Provided records:
__________________________________________________

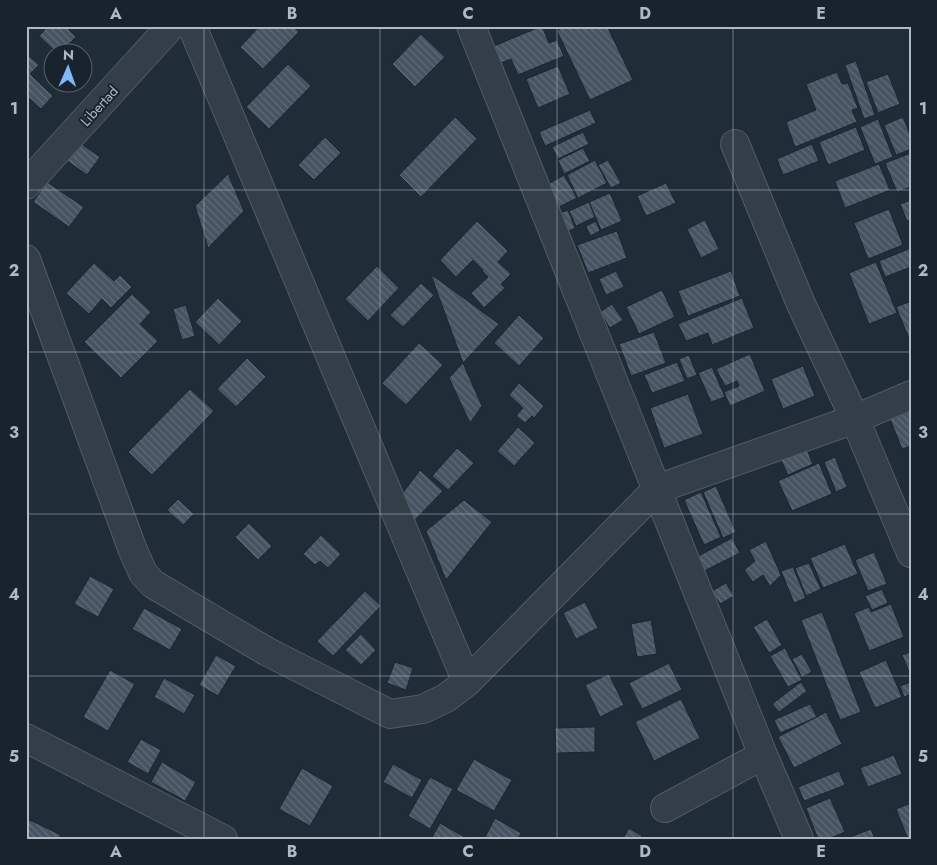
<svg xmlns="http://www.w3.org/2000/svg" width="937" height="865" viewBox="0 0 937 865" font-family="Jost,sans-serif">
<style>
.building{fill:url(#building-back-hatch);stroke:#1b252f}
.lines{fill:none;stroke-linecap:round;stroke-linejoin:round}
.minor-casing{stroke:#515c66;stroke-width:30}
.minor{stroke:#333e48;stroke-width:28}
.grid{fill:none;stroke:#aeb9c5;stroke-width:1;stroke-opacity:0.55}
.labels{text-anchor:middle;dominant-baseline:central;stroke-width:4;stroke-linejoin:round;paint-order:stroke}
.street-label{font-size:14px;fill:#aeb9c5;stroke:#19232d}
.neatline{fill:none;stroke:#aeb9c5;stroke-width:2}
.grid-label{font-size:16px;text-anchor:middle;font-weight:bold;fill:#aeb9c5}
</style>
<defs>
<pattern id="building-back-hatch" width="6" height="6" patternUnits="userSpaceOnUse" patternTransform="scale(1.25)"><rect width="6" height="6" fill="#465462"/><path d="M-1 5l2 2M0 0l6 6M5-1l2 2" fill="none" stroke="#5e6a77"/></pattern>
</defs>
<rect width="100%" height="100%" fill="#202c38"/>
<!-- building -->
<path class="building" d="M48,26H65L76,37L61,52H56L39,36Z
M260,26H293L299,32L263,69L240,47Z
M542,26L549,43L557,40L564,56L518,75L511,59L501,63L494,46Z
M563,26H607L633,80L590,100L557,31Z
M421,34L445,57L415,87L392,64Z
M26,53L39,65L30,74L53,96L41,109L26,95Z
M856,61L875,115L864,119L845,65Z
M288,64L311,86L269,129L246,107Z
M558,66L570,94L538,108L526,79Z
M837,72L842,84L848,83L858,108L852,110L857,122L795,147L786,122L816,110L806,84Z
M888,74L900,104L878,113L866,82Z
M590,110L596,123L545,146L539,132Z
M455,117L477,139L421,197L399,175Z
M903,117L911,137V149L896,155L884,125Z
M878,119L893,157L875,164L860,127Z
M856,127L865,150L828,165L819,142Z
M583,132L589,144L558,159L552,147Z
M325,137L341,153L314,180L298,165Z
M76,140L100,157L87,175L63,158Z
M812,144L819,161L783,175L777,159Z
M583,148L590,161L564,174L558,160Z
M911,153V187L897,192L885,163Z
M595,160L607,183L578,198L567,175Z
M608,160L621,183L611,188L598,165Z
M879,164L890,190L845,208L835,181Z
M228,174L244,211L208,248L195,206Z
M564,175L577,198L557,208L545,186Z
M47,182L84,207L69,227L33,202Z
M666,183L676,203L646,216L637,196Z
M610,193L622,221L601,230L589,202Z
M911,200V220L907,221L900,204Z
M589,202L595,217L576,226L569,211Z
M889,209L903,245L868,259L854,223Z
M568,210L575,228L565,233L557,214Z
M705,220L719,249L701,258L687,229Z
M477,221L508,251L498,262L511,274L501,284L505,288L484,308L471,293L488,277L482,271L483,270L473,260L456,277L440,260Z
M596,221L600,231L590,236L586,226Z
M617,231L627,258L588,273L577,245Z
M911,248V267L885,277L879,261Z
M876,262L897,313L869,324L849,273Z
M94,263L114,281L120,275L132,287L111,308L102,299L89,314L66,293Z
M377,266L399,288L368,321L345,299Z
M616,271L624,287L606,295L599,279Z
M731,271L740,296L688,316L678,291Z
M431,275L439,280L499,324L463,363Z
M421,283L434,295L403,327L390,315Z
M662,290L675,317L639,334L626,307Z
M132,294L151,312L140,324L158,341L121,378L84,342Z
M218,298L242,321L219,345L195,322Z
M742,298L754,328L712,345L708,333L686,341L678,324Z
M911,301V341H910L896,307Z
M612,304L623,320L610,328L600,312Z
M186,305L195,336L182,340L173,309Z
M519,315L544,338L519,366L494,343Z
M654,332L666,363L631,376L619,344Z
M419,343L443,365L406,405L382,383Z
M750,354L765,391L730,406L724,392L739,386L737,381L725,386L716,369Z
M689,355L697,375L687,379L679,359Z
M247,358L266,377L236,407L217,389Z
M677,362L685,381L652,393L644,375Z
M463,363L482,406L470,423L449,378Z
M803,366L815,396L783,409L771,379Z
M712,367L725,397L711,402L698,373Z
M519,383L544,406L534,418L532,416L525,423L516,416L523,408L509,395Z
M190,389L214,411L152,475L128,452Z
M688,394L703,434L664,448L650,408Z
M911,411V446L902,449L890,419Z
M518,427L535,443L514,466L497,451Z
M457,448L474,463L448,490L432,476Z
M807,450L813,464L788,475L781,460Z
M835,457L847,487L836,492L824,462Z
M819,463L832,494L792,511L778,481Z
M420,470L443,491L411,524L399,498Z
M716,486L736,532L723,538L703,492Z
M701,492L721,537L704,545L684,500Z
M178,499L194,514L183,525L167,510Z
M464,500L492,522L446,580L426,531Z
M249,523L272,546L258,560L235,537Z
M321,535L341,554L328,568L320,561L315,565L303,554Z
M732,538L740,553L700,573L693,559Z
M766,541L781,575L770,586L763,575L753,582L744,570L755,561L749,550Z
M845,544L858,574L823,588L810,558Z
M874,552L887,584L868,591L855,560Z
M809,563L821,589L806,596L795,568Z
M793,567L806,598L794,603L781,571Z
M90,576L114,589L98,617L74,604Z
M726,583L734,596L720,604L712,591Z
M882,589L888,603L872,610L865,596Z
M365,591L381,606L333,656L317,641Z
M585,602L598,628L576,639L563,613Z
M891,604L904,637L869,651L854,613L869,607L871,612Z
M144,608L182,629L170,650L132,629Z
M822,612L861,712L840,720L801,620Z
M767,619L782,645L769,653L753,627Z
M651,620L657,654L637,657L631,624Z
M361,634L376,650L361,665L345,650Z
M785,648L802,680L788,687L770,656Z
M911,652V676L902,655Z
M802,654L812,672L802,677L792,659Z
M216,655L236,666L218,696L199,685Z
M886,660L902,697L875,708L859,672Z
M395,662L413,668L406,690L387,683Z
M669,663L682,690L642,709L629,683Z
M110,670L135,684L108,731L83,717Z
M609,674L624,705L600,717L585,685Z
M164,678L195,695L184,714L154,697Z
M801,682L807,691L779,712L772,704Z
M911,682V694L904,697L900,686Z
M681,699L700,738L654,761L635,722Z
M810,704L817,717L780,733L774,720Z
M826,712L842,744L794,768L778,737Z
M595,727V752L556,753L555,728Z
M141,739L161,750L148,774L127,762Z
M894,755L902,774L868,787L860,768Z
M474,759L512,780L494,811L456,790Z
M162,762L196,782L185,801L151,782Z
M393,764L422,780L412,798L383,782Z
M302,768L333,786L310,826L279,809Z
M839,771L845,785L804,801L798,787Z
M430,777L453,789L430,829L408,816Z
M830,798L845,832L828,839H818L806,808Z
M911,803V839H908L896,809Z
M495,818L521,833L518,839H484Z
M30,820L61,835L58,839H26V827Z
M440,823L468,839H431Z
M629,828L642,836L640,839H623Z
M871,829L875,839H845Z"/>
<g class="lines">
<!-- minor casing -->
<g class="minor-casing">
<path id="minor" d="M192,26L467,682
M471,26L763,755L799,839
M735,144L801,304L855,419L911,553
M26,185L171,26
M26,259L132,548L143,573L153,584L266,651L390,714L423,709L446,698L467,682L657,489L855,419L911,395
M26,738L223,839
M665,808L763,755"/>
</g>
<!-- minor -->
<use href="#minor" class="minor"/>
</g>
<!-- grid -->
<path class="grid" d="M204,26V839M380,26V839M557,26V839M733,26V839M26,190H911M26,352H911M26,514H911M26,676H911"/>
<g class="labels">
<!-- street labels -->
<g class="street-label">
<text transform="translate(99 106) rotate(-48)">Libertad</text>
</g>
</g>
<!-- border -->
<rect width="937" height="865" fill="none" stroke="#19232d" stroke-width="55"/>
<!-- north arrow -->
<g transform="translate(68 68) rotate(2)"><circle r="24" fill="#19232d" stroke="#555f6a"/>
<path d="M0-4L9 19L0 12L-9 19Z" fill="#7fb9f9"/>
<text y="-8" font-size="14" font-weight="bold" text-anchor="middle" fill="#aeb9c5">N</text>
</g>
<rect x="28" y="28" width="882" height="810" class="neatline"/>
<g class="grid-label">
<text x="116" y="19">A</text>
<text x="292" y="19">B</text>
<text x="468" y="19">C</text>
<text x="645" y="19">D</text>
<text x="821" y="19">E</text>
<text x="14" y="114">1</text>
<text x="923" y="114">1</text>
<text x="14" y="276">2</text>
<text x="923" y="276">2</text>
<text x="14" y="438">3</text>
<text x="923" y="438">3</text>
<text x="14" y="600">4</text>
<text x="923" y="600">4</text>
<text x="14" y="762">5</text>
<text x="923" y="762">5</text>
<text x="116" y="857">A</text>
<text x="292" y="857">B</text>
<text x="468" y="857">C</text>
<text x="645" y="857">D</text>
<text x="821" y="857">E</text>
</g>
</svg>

__________________________________________________

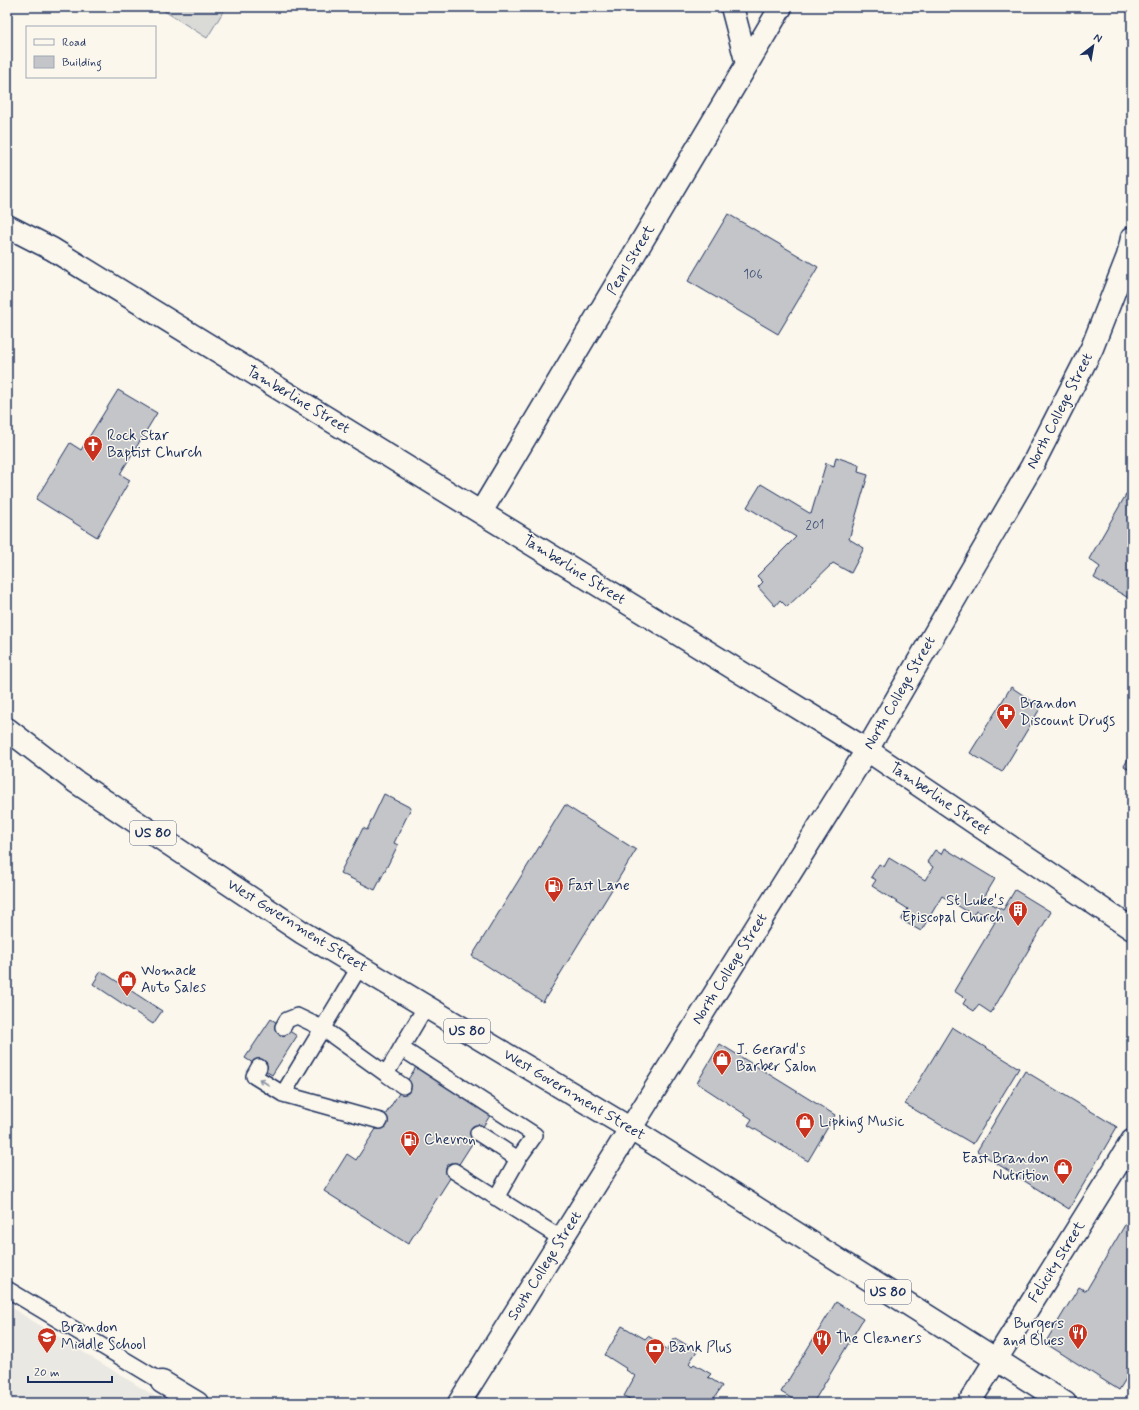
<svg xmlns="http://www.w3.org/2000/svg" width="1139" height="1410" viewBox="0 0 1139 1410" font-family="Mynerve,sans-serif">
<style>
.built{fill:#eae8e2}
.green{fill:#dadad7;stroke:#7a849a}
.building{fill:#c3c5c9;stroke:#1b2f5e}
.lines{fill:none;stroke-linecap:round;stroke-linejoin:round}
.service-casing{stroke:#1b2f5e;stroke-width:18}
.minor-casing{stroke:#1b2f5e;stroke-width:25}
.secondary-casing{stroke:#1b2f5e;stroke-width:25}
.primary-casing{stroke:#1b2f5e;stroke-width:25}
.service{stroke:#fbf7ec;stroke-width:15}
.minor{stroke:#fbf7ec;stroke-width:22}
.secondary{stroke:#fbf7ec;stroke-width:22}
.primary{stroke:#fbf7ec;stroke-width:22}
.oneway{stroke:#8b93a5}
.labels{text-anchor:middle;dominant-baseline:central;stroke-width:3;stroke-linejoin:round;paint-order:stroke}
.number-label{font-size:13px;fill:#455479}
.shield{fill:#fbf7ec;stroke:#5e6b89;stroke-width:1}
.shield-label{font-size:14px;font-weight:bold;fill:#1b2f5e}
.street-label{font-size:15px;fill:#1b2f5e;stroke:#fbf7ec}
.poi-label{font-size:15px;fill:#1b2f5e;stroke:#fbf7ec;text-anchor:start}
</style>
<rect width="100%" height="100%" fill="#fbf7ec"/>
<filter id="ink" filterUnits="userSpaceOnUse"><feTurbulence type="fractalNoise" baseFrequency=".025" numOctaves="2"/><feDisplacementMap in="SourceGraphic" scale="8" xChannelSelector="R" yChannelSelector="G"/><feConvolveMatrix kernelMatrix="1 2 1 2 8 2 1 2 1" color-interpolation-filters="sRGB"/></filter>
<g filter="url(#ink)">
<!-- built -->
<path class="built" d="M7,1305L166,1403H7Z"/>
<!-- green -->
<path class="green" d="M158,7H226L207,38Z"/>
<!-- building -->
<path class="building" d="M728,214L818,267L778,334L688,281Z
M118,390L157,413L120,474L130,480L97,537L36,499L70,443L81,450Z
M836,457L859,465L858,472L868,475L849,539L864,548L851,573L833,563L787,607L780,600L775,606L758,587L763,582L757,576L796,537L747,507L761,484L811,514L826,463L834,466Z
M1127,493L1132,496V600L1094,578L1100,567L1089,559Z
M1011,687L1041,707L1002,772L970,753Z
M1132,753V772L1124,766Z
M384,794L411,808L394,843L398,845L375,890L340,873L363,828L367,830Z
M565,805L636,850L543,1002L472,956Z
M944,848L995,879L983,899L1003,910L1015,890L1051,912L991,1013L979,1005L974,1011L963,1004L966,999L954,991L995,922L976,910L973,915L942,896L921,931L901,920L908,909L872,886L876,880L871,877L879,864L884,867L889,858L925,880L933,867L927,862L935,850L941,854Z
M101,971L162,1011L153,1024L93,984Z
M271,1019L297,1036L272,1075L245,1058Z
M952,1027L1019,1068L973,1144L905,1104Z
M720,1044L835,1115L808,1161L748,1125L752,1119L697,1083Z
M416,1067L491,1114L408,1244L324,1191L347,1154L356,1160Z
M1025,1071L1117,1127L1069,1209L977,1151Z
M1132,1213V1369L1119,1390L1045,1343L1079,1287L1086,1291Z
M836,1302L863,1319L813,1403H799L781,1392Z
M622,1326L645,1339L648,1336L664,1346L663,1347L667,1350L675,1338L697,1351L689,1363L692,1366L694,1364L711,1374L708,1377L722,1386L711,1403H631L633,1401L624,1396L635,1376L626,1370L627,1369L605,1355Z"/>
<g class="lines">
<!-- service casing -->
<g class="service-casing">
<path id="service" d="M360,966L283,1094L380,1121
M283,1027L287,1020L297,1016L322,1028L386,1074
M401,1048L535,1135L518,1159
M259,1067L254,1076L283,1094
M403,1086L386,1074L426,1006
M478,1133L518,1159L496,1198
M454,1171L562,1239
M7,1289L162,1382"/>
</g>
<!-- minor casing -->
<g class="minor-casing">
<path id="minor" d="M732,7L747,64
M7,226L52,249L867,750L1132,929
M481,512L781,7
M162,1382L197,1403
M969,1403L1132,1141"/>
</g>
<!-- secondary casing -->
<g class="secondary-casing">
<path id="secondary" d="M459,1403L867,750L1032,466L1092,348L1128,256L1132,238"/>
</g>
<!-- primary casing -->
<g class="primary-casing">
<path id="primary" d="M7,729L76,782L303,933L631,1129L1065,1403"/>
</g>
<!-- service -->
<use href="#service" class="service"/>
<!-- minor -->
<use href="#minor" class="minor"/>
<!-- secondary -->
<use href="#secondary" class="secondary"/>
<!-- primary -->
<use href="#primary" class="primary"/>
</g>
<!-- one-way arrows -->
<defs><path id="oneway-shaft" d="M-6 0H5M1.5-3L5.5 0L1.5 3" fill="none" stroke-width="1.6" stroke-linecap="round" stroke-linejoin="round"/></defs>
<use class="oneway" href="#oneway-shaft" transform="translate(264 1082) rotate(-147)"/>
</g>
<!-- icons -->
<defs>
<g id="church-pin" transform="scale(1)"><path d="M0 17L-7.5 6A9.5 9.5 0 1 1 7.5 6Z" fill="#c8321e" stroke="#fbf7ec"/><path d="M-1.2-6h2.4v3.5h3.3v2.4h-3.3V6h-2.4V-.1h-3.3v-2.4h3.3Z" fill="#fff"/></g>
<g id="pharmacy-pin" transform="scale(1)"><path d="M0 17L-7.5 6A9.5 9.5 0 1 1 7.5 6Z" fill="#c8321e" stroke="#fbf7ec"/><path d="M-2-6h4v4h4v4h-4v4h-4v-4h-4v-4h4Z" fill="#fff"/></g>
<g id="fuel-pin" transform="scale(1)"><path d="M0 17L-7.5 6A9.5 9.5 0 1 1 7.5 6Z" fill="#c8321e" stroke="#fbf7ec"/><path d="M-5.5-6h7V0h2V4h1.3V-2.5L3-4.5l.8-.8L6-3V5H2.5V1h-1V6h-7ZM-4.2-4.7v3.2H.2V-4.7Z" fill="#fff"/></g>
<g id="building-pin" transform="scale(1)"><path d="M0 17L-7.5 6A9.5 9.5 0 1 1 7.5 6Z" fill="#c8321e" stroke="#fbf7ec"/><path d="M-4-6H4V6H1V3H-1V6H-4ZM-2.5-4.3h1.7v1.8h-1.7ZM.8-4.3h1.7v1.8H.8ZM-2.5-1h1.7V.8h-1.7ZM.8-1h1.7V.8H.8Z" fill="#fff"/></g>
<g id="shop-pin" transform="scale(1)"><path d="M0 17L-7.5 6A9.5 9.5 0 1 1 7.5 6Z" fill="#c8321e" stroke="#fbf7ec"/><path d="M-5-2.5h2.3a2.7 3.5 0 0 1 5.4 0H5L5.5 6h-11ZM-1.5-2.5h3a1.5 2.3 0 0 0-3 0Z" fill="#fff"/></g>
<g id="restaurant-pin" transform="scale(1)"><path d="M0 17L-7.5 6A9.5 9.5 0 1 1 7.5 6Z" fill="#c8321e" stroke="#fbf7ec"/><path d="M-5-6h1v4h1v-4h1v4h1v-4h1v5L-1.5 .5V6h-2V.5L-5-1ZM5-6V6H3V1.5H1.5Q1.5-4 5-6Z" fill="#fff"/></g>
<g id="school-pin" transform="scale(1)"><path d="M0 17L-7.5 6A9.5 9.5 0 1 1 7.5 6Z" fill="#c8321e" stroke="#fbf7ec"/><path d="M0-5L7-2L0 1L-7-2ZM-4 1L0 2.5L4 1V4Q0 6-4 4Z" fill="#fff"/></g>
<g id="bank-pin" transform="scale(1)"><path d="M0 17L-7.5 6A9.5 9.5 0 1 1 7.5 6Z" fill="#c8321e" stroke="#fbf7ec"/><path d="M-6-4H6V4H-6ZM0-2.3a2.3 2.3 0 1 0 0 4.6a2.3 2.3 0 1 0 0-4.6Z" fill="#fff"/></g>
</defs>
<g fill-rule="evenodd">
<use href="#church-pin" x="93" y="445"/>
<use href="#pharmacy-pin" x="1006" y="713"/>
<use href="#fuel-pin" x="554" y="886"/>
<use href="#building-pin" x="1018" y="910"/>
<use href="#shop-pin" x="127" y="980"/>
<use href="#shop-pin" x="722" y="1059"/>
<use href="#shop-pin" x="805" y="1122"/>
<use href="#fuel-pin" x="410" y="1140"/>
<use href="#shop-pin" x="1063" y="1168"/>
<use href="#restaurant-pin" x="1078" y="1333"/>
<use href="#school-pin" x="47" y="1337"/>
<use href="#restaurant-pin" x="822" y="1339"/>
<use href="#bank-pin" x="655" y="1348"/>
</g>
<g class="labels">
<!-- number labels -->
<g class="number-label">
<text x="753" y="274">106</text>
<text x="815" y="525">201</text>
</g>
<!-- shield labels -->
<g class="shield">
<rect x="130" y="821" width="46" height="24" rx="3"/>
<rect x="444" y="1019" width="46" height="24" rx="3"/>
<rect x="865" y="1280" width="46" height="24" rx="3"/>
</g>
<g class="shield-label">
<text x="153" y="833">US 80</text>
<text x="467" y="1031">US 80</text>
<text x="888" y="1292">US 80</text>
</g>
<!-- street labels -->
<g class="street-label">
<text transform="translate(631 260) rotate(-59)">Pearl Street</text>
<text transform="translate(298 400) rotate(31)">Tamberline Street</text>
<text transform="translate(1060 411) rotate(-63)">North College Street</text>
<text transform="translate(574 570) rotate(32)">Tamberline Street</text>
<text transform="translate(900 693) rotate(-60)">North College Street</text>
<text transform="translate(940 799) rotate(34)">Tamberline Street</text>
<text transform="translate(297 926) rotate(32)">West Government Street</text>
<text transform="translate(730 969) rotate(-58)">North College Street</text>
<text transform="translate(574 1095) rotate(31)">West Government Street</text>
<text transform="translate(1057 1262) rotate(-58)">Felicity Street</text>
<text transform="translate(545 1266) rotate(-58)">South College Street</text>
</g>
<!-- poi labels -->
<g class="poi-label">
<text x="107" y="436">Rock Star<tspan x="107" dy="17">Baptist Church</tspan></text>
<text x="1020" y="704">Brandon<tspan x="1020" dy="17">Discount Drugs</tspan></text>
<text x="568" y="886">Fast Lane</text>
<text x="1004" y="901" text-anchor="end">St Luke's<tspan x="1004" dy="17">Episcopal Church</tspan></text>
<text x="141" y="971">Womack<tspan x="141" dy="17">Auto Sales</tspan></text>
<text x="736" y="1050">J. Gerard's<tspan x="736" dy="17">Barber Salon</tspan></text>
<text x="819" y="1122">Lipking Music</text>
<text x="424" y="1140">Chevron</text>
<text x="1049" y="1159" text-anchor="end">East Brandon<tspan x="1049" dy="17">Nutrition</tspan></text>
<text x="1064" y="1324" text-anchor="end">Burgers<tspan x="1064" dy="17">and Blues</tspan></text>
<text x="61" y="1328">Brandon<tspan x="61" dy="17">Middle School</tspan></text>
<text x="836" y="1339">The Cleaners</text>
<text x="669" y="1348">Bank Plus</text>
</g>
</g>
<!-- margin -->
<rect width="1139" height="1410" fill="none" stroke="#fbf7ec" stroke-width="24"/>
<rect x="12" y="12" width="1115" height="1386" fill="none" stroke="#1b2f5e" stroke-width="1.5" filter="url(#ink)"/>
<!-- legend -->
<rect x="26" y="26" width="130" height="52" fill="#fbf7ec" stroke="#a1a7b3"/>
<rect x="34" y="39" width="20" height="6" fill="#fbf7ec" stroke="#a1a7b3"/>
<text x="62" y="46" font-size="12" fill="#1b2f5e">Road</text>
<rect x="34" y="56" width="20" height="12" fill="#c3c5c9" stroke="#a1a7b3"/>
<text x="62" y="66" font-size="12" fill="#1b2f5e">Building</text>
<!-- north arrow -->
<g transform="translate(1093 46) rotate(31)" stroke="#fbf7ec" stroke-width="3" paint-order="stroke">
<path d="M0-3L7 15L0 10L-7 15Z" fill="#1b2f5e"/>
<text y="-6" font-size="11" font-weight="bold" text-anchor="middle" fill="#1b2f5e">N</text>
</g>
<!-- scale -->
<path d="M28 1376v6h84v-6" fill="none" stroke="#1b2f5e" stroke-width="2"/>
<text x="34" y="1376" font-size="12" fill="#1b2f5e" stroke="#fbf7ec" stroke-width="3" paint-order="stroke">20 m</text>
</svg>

__________________________________________________

Task: Gather all lines from the listing above in which "central" occurs.

Response box:
.labels{text-anchor:middle;dominant-baseline:central;stroke-width:4;stroke-linejoin:round;paint-order:stroke}
.labels{text-anchor:middle;dominant-baseline:central;stroke-width:3;stroke-linejoin:round;paint-order:stroke}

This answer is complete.